Foi com essa impressão que o poeta português Fernando Pessoa (1888-1935) escreveu “Ode Marítima”: “Ah, todo cais é uma saudade de pedra.” Que bela metáfora! “Saudade de pedra”. O chegar e o partir da criatura amada; o pêndulo entre a aventura e o tédio. O medo ancestral de se afastar demais, de singrar sem rumo, de afundar a caminho da foz, em alto mar. Mas um barco não foi feito para ficar preso por aquelas cordas que parecem jiboias vivas. Nem paralisado ao sol, com o casco refletido no espelho líquido, com a âncora enfiada no leito lamacento do rio. Entre a corda e o barco fica sempre uma distância de angústia e névoa.
Continuo lembrando do poema e me questionando: quem sabe se não partimos de outra espécie de porto, de um cais anterior, eterno e divino? Construímos nossos próprios cais e porto? Temos curiosidade de alcançar portos misteriosos sobre a solidão dos rios?
Sinto de repente um enjoo, como marinheiro a bordo de um navio, há meses sem ver sinal de terra. Nasci para ser livre e aventurar-me, mas preciso tanto de aconchego, de paz, de estabilidade, de porto seguro. É este o tempo e o lugar para atracar? Ou prossigo a viagem? Por que penso sempre nisso?
Subo a ladeira.
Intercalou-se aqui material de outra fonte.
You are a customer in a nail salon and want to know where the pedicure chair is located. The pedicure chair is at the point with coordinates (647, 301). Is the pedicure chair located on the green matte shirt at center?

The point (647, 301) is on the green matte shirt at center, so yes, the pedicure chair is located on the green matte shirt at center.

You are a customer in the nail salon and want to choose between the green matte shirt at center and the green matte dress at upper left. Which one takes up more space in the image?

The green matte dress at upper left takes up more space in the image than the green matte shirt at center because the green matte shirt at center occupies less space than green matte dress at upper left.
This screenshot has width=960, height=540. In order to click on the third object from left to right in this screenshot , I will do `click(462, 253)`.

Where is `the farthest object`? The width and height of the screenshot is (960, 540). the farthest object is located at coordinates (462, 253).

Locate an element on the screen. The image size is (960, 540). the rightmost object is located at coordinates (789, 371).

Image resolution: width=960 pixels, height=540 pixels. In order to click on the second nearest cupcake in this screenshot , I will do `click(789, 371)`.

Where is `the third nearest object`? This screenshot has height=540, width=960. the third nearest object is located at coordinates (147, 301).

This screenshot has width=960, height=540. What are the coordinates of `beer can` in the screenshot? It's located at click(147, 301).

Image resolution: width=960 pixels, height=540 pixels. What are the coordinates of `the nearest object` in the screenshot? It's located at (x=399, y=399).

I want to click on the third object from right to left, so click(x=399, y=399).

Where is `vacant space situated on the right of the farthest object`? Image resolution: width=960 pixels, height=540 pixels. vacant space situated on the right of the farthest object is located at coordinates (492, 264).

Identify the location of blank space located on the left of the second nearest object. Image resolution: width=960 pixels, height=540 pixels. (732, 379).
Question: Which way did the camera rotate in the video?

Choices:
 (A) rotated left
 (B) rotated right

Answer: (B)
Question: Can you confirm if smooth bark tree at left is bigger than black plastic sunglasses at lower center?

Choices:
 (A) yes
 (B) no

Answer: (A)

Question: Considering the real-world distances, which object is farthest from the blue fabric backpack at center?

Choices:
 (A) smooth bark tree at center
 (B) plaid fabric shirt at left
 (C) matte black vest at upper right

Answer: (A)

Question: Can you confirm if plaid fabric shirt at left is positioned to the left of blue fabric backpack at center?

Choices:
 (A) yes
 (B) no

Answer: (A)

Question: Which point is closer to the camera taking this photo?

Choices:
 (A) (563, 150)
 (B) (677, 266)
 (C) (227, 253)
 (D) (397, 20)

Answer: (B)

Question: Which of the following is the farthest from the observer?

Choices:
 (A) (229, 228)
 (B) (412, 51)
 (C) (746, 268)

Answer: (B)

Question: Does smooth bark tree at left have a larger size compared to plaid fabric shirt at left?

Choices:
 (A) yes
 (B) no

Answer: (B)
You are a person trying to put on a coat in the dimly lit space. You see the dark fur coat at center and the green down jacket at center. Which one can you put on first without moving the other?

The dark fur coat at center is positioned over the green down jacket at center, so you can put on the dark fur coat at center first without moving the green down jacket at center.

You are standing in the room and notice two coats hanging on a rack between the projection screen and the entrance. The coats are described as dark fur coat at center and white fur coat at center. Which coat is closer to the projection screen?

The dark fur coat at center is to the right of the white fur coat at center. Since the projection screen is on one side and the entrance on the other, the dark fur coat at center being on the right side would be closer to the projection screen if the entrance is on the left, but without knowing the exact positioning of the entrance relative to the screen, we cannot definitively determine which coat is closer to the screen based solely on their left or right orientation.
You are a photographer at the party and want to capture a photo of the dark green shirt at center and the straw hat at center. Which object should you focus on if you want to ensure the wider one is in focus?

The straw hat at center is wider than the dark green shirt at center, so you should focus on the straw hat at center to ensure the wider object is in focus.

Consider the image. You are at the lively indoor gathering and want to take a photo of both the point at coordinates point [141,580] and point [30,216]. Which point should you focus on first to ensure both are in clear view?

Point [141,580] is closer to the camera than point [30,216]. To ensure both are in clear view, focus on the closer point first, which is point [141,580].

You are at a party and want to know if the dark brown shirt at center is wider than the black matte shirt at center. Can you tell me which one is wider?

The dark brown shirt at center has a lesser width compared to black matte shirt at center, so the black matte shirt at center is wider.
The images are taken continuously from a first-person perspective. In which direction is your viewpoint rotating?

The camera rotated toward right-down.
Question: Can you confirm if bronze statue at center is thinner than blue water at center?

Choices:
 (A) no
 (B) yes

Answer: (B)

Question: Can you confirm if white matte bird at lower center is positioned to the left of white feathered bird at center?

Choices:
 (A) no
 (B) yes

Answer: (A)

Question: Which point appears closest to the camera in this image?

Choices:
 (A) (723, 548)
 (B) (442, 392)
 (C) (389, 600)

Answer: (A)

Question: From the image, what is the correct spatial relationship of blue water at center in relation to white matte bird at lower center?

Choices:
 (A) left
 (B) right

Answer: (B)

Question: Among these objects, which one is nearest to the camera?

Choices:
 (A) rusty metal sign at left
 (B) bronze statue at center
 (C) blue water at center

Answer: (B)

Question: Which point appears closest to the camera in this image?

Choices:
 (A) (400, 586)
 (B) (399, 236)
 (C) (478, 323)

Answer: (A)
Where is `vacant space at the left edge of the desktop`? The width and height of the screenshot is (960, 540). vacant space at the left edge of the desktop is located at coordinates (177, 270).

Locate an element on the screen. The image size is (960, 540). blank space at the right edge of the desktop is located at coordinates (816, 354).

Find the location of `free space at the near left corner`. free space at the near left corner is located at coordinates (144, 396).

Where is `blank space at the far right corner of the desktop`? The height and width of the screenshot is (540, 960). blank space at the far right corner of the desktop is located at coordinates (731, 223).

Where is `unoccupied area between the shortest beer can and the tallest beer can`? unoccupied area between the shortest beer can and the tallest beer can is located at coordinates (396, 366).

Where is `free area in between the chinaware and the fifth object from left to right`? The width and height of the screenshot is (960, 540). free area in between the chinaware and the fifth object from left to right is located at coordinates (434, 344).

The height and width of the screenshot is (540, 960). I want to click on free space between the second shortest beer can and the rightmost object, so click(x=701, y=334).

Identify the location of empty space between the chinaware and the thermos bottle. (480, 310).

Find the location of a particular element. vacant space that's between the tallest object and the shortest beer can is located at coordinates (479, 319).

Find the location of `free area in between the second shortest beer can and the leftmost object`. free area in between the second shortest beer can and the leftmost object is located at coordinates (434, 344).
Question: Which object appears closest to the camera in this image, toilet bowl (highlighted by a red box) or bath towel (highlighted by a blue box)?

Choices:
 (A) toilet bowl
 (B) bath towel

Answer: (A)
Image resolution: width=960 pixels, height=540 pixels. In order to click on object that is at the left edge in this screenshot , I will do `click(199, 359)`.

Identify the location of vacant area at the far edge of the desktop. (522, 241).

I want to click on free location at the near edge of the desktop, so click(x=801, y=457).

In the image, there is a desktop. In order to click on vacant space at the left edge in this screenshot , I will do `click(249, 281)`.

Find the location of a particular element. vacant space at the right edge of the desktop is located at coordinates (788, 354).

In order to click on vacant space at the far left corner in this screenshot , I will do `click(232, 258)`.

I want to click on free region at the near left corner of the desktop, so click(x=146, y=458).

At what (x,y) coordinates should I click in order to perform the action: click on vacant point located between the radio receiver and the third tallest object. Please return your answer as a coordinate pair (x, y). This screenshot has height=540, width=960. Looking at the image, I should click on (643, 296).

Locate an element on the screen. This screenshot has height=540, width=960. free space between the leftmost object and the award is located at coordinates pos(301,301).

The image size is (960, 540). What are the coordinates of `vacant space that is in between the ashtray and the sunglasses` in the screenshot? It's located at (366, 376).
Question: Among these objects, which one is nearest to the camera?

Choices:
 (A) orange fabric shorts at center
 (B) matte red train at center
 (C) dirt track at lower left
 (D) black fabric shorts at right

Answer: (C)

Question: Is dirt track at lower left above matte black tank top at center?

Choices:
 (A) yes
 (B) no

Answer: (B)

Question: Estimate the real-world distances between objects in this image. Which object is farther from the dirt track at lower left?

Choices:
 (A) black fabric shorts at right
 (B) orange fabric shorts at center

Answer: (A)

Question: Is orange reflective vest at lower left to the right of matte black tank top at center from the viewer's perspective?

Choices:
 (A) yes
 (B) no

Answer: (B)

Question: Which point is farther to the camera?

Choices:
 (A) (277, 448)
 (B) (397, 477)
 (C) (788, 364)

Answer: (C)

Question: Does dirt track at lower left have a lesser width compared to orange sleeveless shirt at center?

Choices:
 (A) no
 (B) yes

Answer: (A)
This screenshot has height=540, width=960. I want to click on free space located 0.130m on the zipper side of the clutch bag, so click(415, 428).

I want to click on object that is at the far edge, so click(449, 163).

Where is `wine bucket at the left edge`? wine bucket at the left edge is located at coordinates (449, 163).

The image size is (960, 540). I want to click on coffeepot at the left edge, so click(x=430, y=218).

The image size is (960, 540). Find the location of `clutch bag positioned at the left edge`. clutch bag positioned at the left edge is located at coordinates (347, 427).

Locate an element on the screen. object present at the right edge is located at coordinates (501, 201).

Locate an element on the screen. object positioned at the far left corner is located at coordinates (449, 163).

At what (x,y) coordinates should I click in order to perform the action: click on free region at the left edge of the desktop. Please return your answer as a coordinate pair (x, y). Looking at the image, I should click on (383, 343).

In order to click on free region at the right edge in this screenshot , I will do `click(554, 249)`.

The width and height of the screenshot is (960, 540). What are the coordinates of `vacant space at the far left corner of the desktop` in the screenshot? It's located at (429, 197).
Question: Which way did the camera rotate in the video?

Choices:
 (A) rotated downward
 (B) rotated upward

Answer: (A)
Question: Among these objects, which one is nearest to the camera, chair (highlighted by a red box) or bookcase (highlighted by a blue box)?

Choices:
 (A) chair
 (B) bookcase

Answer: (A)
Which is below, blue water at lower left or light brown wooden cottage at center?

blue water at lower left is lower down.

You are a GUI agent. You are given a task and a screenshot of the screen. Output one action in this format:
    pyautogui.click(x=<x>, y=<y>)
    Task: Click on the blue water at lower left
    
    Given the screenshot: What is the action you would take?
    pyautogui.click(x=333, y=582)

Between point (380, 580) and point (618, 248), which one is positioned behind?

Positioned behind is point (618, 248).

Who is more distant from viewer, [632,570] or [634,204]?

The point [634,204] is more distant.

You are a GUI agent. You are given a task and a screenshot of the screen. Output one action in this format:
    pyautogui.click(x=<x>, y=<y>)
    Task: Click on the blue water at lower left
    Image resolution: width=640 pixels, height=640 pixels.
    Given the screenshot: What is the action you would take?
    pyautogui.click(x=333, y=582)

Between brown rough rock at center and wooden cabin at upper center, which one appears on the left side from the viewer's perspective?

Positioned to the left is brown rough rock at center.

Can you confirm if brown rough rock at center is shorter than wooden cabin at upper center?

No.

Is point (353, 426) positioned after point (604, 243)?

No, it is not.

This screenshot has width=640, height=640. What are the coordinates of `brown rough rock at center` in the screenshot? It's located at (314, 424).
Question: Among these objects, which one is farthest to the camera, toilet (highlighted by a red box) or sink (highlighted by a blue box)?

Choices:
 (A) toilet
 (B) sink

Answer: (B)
Busco a copa das árvores, pois o calor é abrasador, sufocante. É quase hora do crepúsculo. Cumprimento um homem que se sentou com seu cão numa nesga de penumbra. Que jornada perigosa é a vida. Devemos nos mover contra ou a favor dos ventos? Quantas dores. É mesmo indestrutível a infelicidade dos homens.
Aquele barco no cais do porto poderia ter me levado numa longa travessia. Tremo toda. Haveria prazer em me deixar conduzir pela correnteza, certa de que não naufragaria em meio aos camalotes de flores lilases. Que avançaria em direção à luz. Mas voltei ao silêncio de meu quarto escuro, nesta terra de fronteira.